Scene change data:
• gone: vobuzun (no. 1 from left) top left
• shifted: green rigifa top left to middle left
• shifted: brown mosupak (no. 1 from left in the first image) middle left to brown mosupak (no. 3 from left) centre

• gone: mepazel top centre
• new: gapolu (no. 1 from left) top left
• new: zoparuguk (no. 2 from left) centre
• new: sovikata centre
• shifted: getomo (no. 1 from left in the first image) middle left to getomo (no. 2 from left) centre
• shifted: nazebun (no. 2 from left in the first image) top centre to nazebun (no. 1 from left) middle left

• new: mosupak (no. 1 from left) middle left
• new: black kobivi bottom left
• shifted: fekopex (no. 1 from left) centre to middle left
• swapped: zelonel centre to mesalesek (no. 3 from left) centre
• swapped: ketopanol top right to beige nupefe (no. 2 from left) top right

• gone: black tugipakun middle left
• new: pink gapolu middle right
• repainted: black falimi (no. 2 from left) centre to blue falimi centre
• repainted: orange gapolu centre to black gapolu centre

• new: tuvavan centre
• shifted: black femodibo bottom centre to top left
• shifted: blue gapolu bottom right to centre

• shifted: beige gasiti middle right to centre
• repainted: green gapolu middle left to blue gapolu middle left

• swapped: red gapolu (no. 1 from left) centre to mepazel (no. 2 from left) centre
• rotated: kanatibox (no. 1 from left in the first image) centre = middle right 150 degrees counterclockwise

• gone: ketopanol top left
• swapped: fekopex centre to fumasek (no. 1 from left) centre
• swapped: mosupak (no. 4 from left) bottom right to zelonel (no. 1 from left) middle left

> _AIM OF THE EXERCISE_:
What you give back must match the records word for word.

> _RESULT OF THE TASK_:
• gone: vobuzun (no. 1 from left) top left
• shifted: green rigifa top left to middle left
• shifted: brown mosupak (no. 1 from left in the first image) middle left to brown mosupak (no. 3 from left) centre

• gone: mepazel top centre
• new: gapolu (no. 1 from left) top left
• new: zoparuguk (no. 2 from left) centre
• new: sovikata centre
• shifted: getomo (no. 1 from left in the first image) middle left to getomo (no. 2 from left) centre
• shifted: nazebun (no. 2 from left in the first image) top centre to nazebun (no. 1 from left) middle left

• new: mosupak (no. 1 from left) middle left
• new: black kobivi bottom left
• shifted: fekopex (no. 1 from left) centre to middle left
• swapped: zelonel centre to mesalesek (no. 3 from left) centre
• swapped: ketopanol top right to beige nupefe (no. 2 from left) top right

• gone: black tugipakun middle left
• new: pink gapolu middle right
• repainted: black falimi (no. 2 from left) centre to blue falimi centre
• repainted: orange gapolu centre to black gapolu centre

• new: tuvavan centre
• shifted: black femodibo bottom centre to top left
• shifted: blue gapolu bottom right to centre

• shifted: beige gasiti middle right to centre
• repainted: green gapolu middle left to blue gapolu middle left

• swapped: red gapolu (no. 1 from left) centre to mepazel (no. 2 from left) centre
• rotated: kanatibox (no. 1 from left in the first image) centre = middle right 150 degrees counterclockwise

• gone: ketopanol top left
• swapped: fekopex centre to fumasek (no. 1 from left) centre
• swapped: mosupak (no. 4 from left) bottom right to zelonel (no. 1 from left) middle left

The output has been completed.